> **EXERCISE DESCRIPTION**:
Using the data below, return the stretch from the line that contains "index dip: (349, 132)" through the line that contains "thumb ip: (779, 848)", both included, exactly as it stands and nothing beyond it.

[Recorded data]
+++
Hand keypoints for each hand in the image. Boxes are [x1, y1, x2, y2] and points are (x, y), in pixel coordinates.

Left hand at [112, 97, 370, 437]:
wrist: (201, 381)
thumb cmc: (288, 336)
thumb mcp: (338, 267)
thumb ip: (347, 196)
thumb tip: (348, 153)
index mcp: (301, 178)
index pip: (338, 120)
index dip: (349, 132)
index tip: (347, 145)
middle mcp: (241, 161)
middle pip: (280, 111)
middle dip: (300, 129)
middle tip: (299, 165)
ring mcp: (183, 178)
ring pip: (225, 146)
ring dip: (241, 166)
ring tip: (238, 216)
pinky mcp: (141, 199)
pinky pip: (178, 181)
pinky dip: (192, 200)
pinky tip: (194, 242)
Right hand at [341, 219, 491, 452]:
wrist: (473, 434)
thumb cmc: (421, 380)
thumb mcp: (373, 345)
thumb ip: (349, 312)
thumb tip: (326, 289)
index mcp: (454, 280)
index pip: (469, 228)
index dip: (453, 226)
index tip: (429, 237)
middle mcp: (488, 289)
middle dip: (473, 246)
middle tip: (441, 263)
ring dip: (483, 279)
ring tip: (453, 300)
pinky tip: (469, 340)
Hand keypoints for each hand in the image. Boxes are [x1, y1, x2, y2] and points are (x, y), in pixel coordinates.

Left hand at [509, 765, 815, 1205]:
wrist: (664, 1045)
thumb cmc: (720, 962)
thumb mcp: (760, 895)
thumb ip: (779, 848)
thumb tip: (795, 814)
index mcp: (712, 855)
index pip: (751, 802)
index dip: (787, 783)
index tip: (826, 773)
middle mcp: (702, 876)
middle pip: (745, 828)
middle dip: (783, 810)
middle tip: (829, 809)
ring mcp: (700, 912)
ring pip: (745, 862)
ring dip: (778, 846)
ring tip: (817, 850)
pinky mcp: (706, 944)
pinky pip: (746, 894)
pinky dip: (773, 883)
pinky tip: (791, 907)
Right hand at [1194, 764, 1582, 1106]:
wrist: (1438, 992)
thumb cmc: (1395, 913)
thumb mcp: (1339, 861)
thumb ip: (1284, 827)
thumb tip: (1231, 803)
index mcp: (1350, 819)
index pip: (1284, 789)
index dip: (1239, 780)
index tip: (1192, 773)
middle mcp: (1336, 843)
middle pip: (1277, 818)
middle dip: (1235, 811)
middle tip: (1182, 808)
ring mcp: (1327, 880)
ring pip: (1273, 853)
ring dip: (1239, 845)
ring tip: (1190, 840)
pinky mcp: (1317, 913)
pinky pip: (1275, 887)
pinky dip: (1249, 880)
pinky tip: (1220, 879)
+++
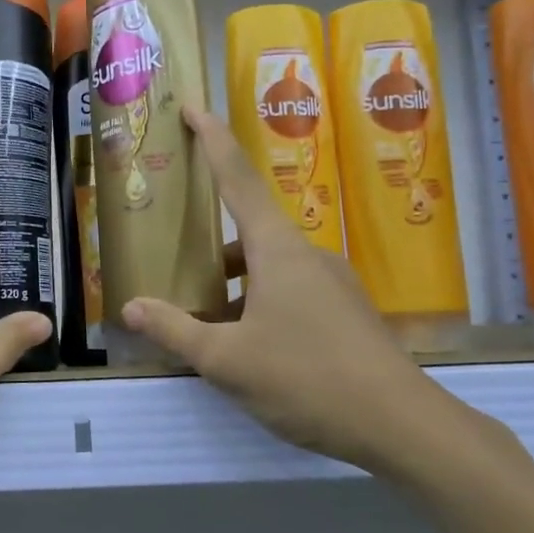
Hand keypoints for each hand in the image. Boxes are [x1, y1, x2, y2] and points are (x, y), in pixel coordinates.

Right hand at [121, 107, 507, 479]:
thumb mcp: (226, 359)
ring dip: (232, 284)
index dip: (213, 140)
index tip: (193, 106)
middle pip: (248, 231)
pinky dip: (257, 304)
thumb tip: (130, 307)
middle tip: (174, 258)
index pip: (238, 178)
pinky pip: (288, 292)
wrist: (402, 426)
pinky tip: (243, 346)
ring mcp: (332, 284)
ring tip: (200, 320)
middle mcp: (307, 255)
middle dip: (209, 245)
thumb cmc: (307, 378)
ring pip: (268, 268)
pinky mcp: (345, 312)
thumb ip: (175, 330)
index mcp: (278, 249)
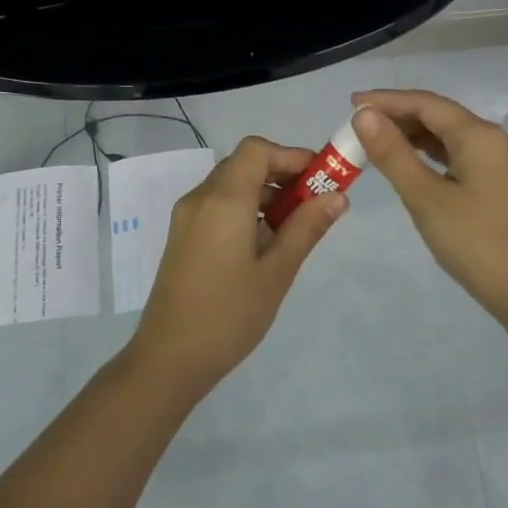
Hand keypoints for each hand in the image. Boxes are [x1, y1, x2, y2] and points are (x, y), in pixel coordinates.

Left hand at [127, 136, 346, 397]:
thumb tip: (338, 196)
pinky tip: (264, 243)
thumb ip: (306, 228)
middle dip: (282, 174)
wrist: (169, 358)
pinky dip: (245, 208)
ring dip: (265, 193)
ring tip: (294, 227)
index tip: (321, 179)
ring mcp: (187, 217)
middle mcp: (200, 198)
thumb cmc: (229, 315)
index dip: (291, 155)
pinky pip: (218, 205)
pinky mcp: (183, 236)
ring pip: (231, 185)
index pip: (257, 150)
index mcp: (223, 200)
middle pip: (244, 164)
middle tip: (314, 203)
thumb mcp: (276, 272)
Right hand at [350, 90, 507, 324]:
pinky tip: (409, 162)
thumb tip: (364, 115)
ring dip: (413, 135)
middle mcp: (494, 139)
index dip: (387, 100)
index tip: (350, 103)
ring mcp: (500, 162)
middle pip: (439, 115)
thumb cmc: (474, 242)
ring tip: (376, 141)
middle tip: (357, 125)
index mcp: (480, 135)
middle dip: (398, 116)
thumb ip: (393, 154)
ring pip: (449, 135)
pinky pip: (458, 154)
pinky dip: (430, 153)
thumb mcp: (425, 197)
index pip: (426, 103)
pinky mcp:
+++
> **TASK SOLUTION**:
index dip: (349, 132)
index tip: (347, 145)
middle mcp: (241, 161)
middle pip: (280, 111)
middle dip: (300, 129)
middle tip: (299, 165)
ring mcp: (183, 178)
ring pip: (225, 146)
ring dip: (241, 166)
ring tip: (238, 216)
pinky mcp: (141, 199)
pinky pip: (178, 181)
pinky dip: (192, 200)
pinky tip: (194, 242)
Right hand at [341, 219, 491, 452]:
wrist: (473, 434)
thumb cmc: (421, 380)
thumb mcp: (373, 345)
thumb ip: (349, 312)
thumb tip: (326, 289)
index mcp: (454, 280)
index pip: (469, 228)
index dip: (453, 226)
index tip: (429, 237)
middle mcp: (488, 289)
middle dip: (473, 246)
middle tip: (441, 263)
ring dip: (483, 279)
ring tip: (453, 300)
pinky tip: (469, 340)
Hand keypoints for each hand in the image. Boxes are [x1, y1, x2, y2] and points are (x, y), in pixel coordinates.

Left hand at [509, 765, 815, 1205]:
wrist: (664, 1045)
thumb cmc: (720, 962)
thumb mcp: (760, 895)
thumb ip: (779, 848)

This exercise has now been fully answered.